Prejudice, Everyday Bigotry and Hate Crimes are Target of NCBI Training at USF
TAMPA, Fla. (March 26, 2008) – It takes know-how to combat everyday bigotry, hate crimes and prejudice and such skills will be taught at a three-day conference given by the University of South Florida’s National Coalition Building Institute (NCBI) chapter March 27 – 29 at the Tampa campus. The conference, “Welcoming Diversity and Conflict Resolution: Training the Trainer,” is made up of workshops and group exercises that give participants a range of skills for providing influential leadership to end discrimination, reduce intergroup conflict and build multi-group coalitions, according to Samuel L. Wright, director of Multicultural Affairs. A group of 40 faculty, staff and students have signed up for the conference.
“One powerful impact of this training is that it spotlights thoughts and behaviors we tend to take for granted and that we don’t notice until they’re pointed out,” said Wright. “The training goes several steps further in that it provides an understanding of the impact of discrimination as well as the tools to handle bigoted comments and behavior with diplomacy and take principled and courageous stands when necessary.
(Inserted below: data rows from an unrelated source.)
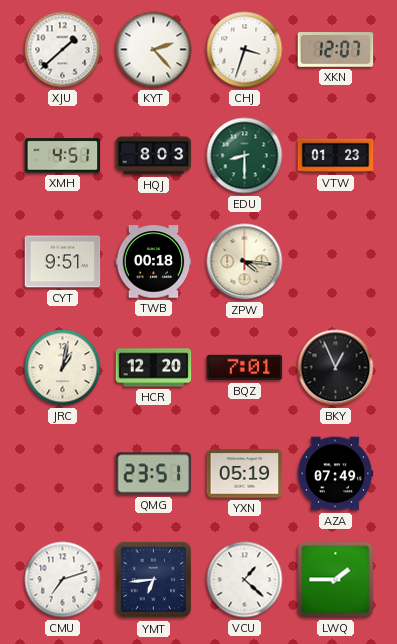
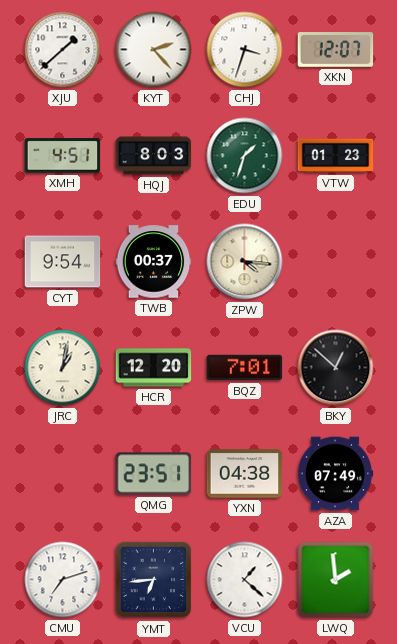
EDU: 8:30 -> 1:33
CYT: 9:51 -> 9:54
TWB: 00:18 -> 00:37
BKY: 12:56 -> 12:52
YXN: 05:19 -> 04:38
LWQ: 1:45 -> 1:59
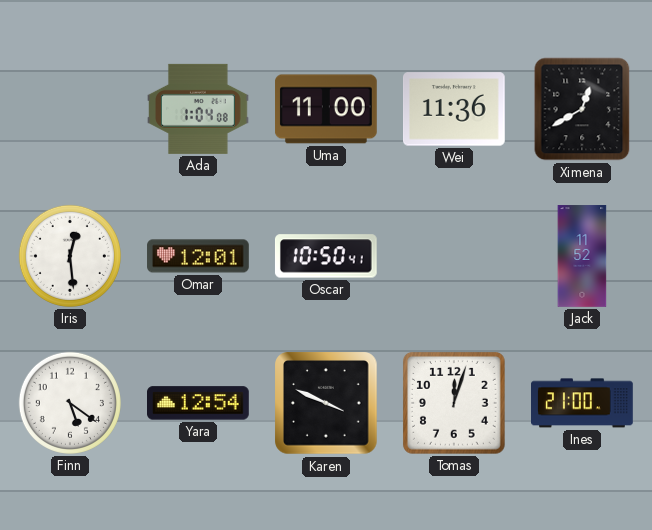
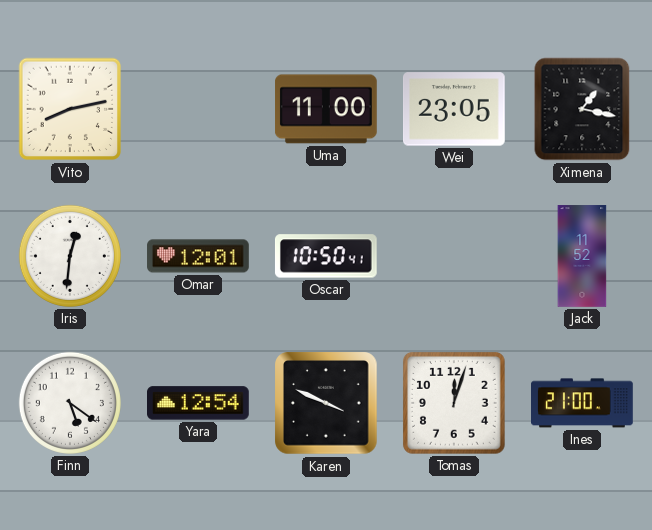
Vito: none -> 8:13
Ada: 1:04 -> none
Wei: 11:36 -> 23:05
Ximena: 12:40 -> 1:17
Iris: 12:29 -> 12:31
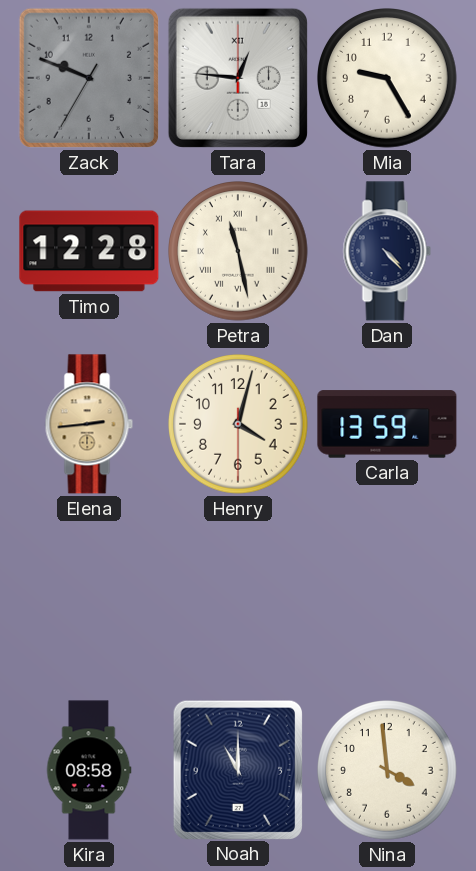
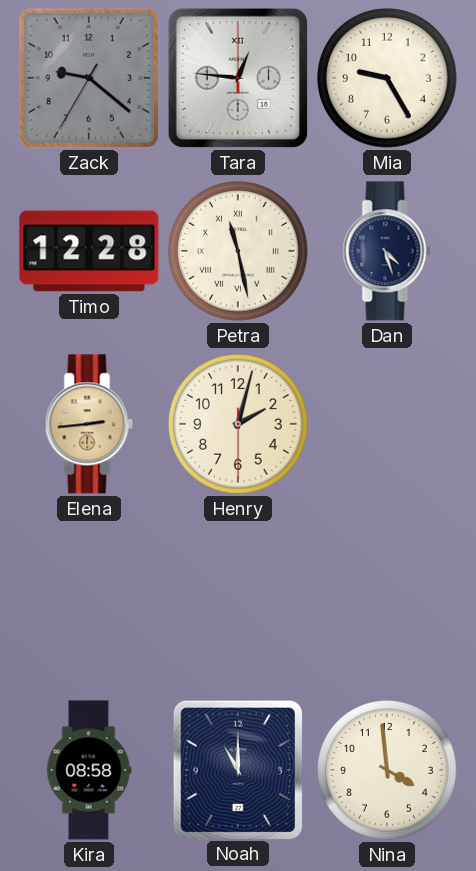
Zack: 9:48 -> 9:21
Dan: 4:23 -> 4:27
Henry: 4:02 -> 2:02
Carla: 13:59 -> none
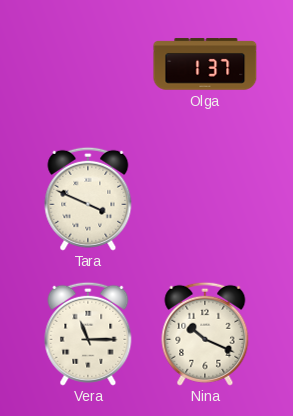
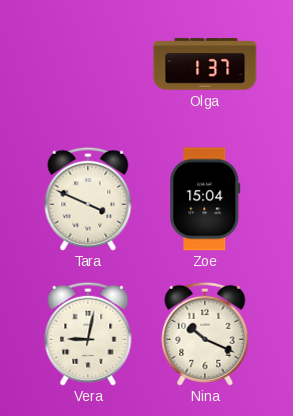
Zoe: none -> 15:04
Vera: 11:15 -> 9:02
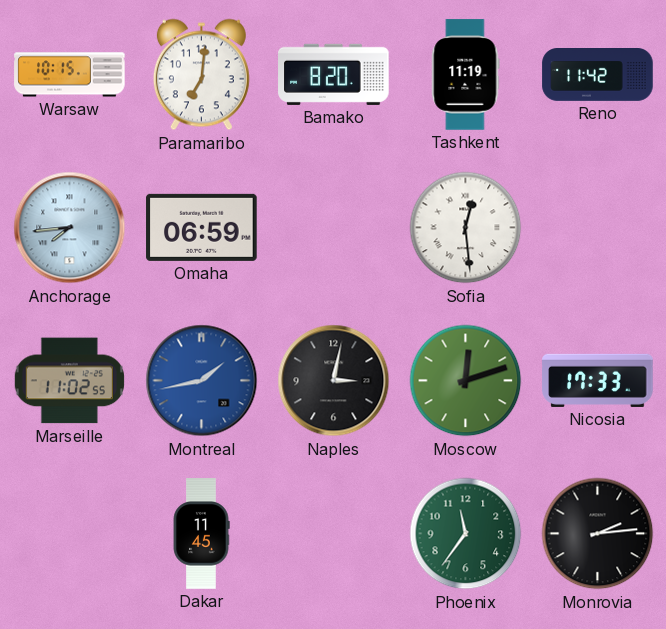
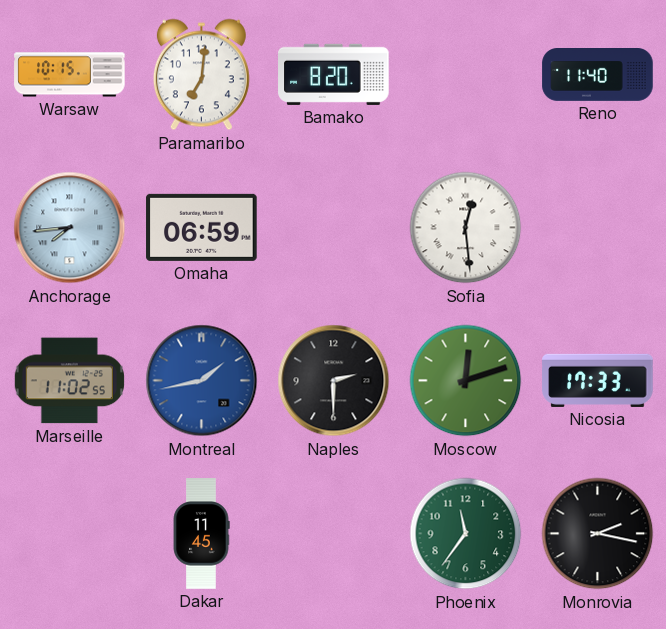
Tashkent: 11:19 -> none
Reno: 11:42 -> 11:40
Naples: 3:02 -> 2:30
Monrovia: 2:14 -> 2:17
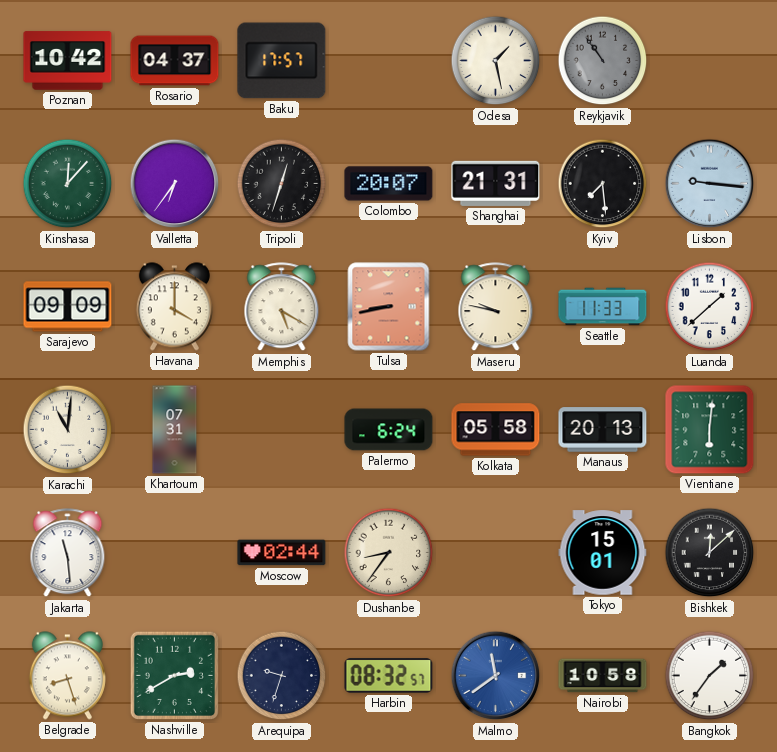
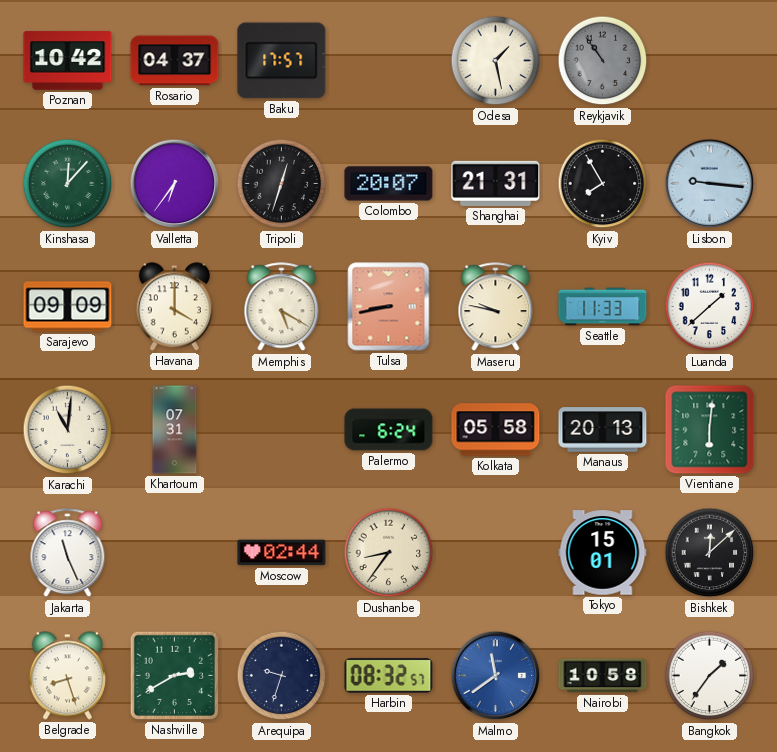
Kyiv: 7:29 -> 7:55
Jakarta: 11:29 -> 11:26
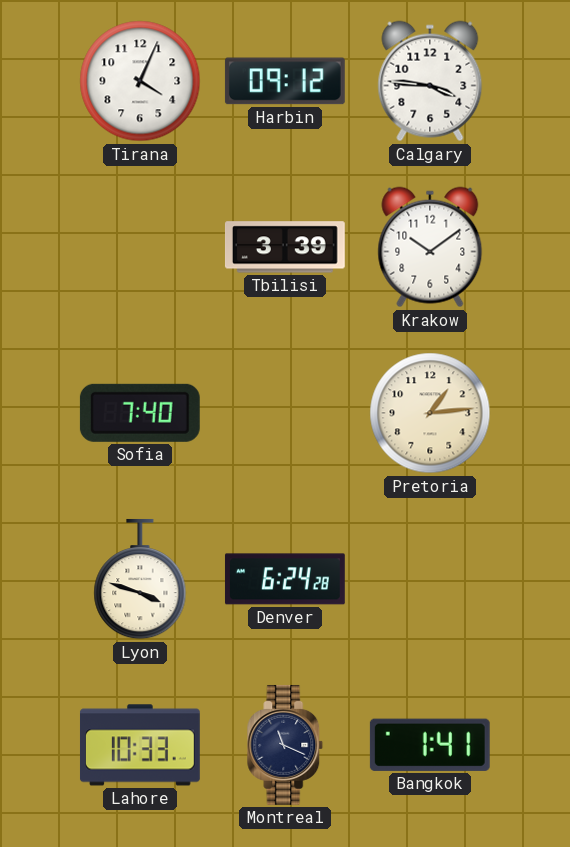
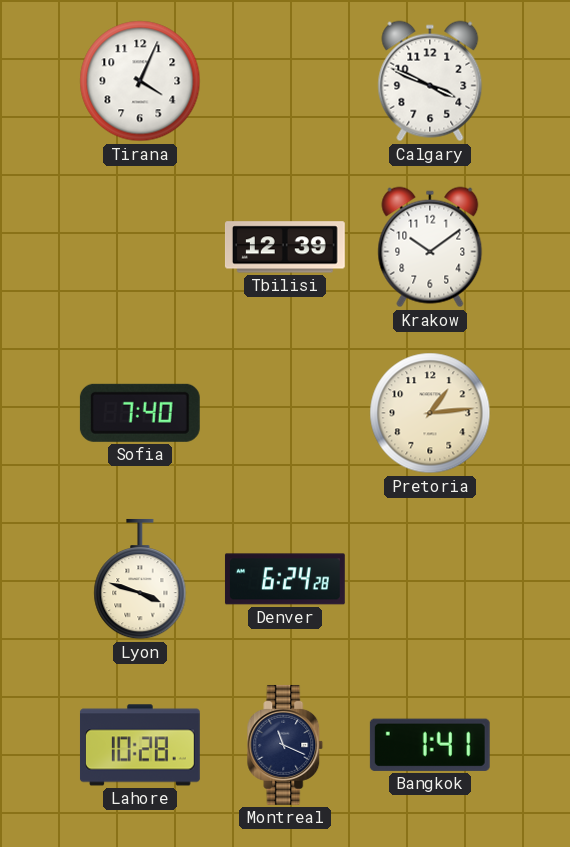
Harbin: 09:12 -> none
Calgary: 3:46 -> 3:49
Tbilisi: 3:39 -> 12:39
Lahore: 10:33 -> 10:28
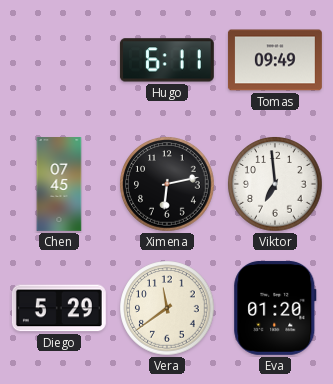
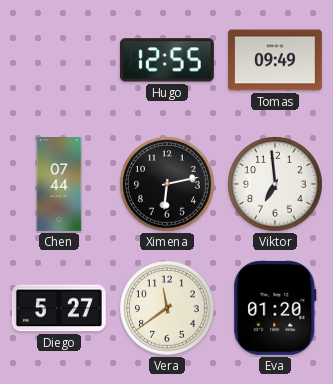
Hugo: 6:11 -> 12:55
Chen: 07:45 -> 07:44
Diego: 5:29 -> 5:27
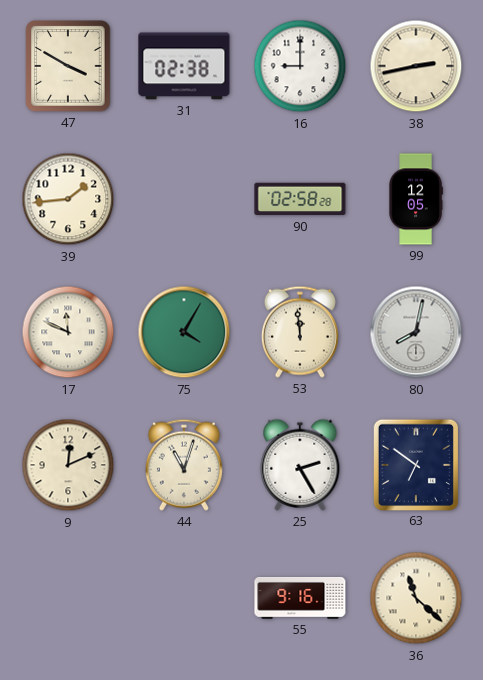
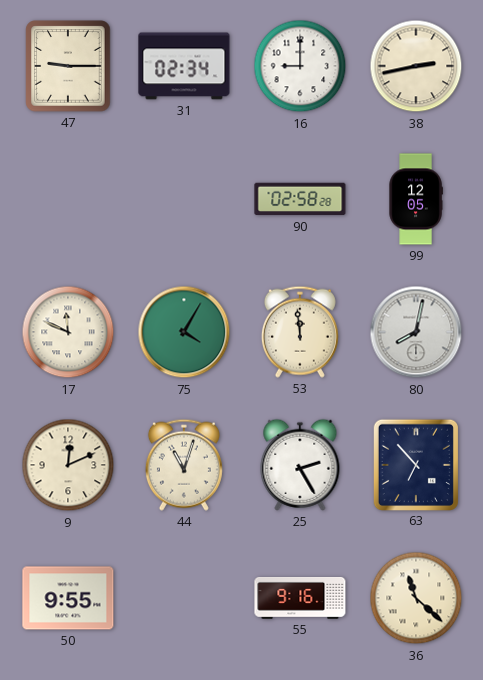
47: 3:50 -> 9:15
31: 02:38 -> 02:34
39: 1:44 -> none
63: 6:51 -> 6:53
50: none -> 9:55
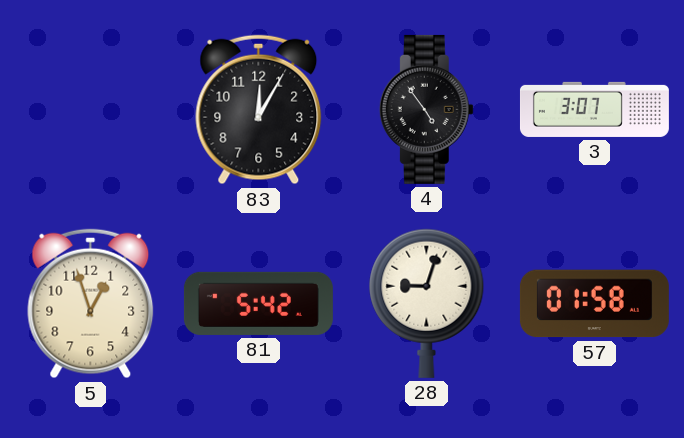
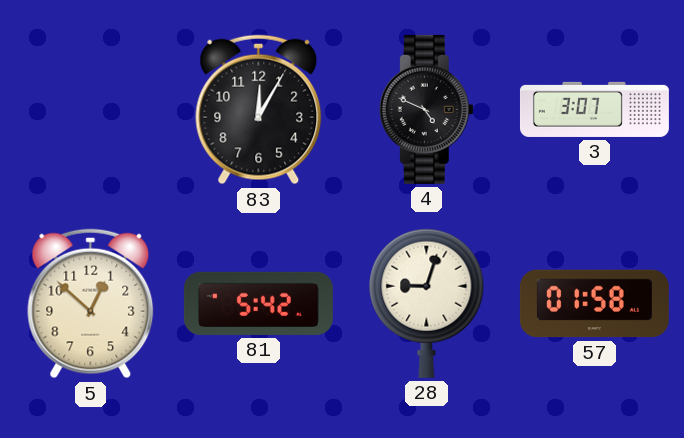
4: 4:54 -> 4:49
5: 12:57 -> 12:52
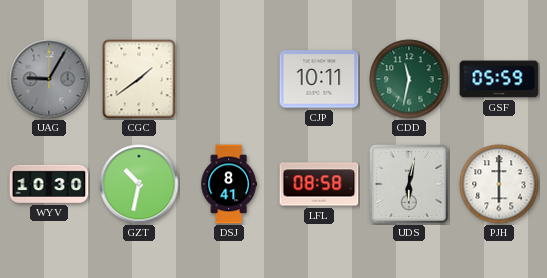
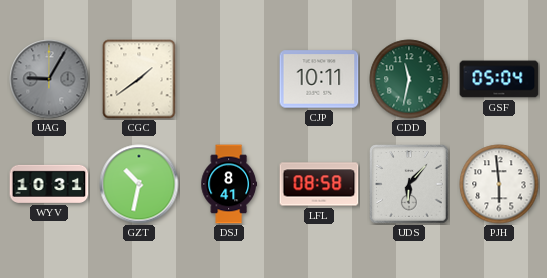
GSF: 05:59 -> 05:04
WYV: 10:30 -> 10:31
UDS: 6:02 -> 6:07
PJH: 6:00 -> 5:59
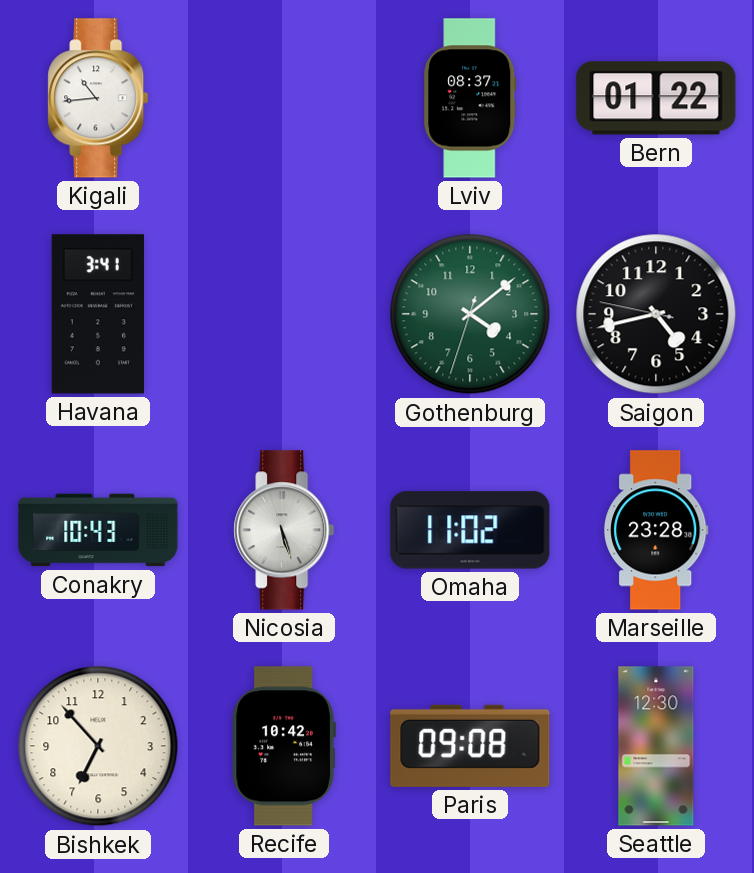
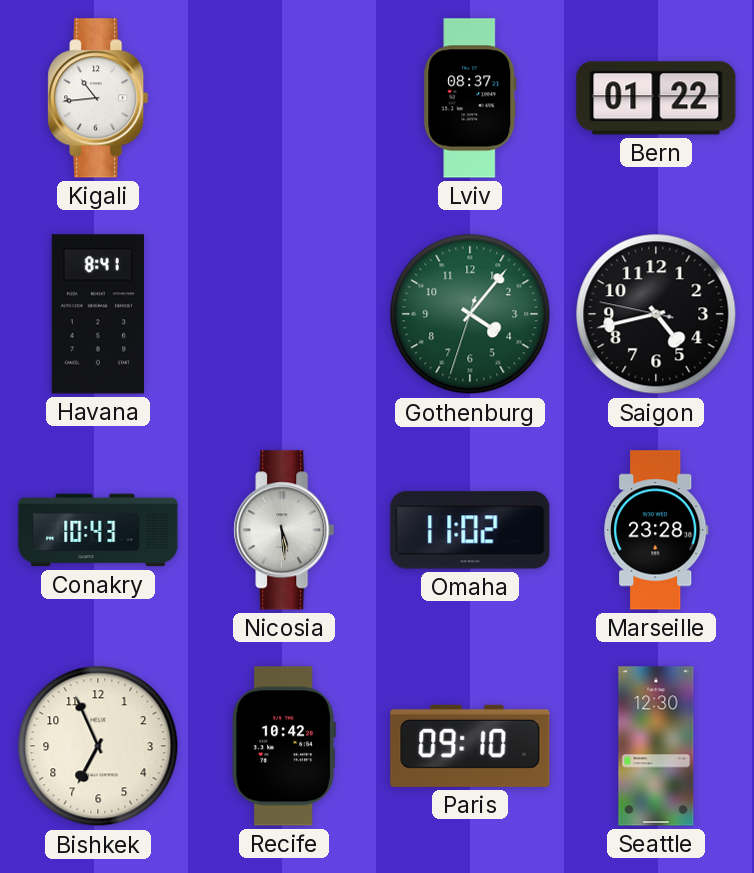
Havana: 3:41 -> 8:41
Gothenburg: 4:08 -> 4:06
Nicosia: 5:27 -> 5:29
Bishkek: 6:53 -> 6:56
Paris: 09:08 -> 09:10
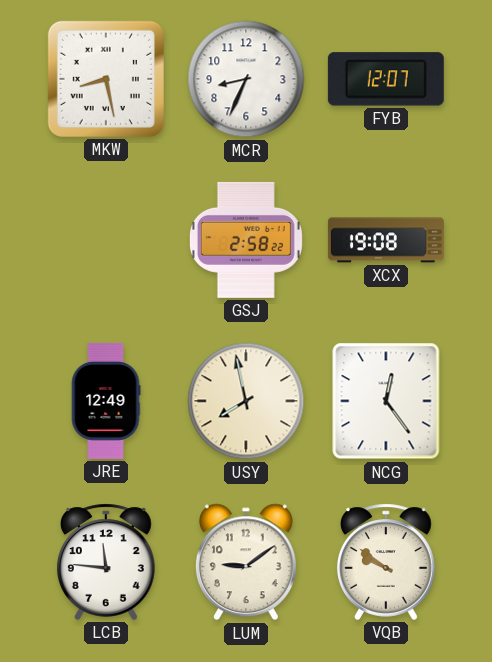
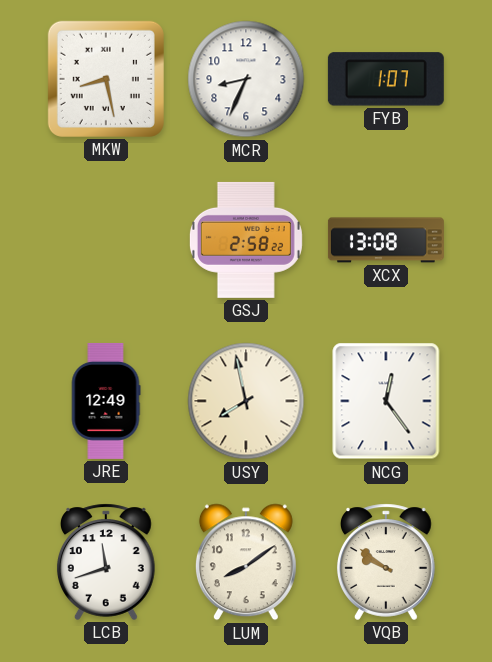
FYB: 12:07 -> 1:07
XCX: 19:08 -> 13:08
LCB: 11:46 -> 11:42
LUM: 9:09 -> 8:09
This conference confronts the misinformation that leads to bigotry, replaces it with the truth and helps build the inner strength to say no to it.”
NCBI is an international, non-profit, leadership training organization based in Washington, DC, USA. According to its Web site, the organization “has worked to eliminate racism and all other forms of prejudice and discrimination throughout the world" since 1984. There are 50 community-based NCBI teams and 56 campus teams in the U.S. and abroad including Canada, England, Switzerland, Germany, Bosnia, Kosovo, Austria, Israel and South Africa. The USF chapter, housed in the Office of Multicultural Affairs, is a member of NCBI International.
Those trained during the conference will be qualified to train others as they learn how to lead the NCBI Prejudice Reduction Workshop in partnership with the local NCBI team. All new NCBI trainers are required to co-lead workshops with other senior NCBI trainers and continue to fully develop their leadership skills and understanding of the NCBI models and processes.
“This is a movement,” said NCBI Coordinator Christopher Chell. “Because the primary goal of NCBI is to establish communities of leaders, we meet regularly to practice our leadership skills, continue our own personal healing from the impacts of discrimination and mistreatment and to build beloved community. We also encourage new trainers to implement the principles of NCBI into any course curriculum.”
NCBI provides diversity consulting and training programs for organizations and individuals. The local USF chapter has trained over 1800 students, faculty and staff during the academic year.
“We celebrate group identity as well as differences and similarities,” said Chell. “It is possible to live in peace in a world with people who think, act and are different from ourselves. Those who have difficulty with this notion just need to learn how.”
The University of South Florida is among the nation's top 63 public research universities and one of 39 community engaged public universities as designated by the Carnegie Foundation for the Advancement of Teaching. It is one of Florida's top three research universities. USF was awarded more than $300 million in research contracts and grants last year. The University offers 219 degree programs at the undergraduate, graduate, specialist and doctoral levels, including the doctor of medicine. The University has a $1.8 billion annual budget, an annual economic impact of $3.2 billion, and serves more than 45,000 students on campuses in Tampa, St. Petersburg, Sarasota-Manatee and Lakeland. USF is a member of the Big East Athletic Conference.